このような企業業績の「逆転」は、徐々に株価に織り込まれ始めています。【右】で2020年の各資産のパフォーマンスを見ると、米ファイザーの新型コロナワクチンの高い有効性が伝わった11月9日前後で大きく異なります。それまでは、コロナ禍でも業績が堅調な情報技術セクターやグロース株式などが勝ち組でしたが(→【灰色】)、ワクチン報道後は2021年以降の“脱コロナ”が意識され、エネルギーや金融、バリュー、高配当など、コロナ禍で大きく売られていた株式ほど高い上昇率となっています(→【オレンジ色】)。
これからワクチンの普及や経済活動の正常化が順調に進めば、「景気敏感株の躍進」や「出遅れ株の逆襲」がもう一段進むと見ています。
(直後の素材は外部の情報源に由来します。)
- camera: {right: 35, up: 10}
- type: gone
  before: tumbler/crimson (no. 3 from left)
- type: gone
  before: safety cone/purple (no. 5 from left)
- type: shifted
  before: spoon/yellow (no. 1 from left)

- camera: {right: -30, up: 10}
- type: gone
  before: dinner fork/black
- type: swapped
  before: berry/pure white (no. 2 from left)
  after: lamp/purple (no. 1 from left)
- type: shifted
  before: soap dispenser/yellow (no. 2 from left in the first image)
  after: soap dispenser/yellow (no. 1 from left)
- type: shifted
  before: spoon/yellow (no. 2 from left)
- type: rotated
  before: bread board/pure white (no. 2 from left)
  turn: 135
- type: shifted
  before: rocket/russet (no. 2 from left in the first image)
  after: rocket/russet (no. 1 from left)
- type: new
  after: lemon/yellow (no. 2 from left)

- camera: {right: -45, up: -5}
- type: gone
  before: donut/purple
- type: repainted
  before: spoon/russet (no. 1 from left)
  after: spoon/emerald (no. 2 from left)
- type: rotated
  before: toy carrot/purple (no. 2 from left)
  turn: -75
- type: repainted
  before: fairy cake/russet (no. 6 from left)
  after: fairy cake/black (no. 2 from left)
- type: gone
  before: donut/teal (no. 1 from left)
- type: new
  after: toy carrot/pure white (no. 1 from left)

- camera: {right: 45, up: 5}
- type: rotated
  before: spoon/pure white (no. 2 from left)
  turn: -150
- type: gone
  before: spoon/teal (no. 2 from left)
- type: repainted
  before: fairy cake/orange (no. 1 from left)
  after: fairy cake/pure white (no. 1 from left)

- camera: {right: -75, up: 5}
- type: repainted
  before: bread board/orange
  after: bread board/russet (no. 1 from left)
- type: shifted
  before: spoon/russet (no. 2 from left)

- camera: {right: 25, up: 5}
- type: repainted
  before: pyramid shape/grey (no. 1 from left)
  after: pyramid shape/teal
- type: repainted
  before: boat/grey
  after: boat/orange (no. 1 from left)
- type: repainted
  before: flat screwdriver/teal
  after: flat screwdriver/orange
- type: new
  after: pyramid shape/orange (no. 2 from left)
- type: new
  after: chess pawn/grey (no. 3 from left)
【補足】 企業業績や株価の「水準」と「変化率」の区別
【左】で注目しているのは、利益の「変化率」です。一方「水準」の見通しは、例えばITやヘルスケアセクターの2021年の「利益水準」はコロナ前の2019年の水準を上回りますが、エネルギーセクターなどの2021年の「利益水準」は2019年を下回る点に注意が必要です。但し、投資家が株価の「今後の変化」を考える上で重視するのは、利益の「水準」よりも「変化」であると考えられます。
注:上記は、個別銘柄の推奨を目的としたものではありません。また、当該銘柄の株価の上昇または下落を示唆するものでもありません。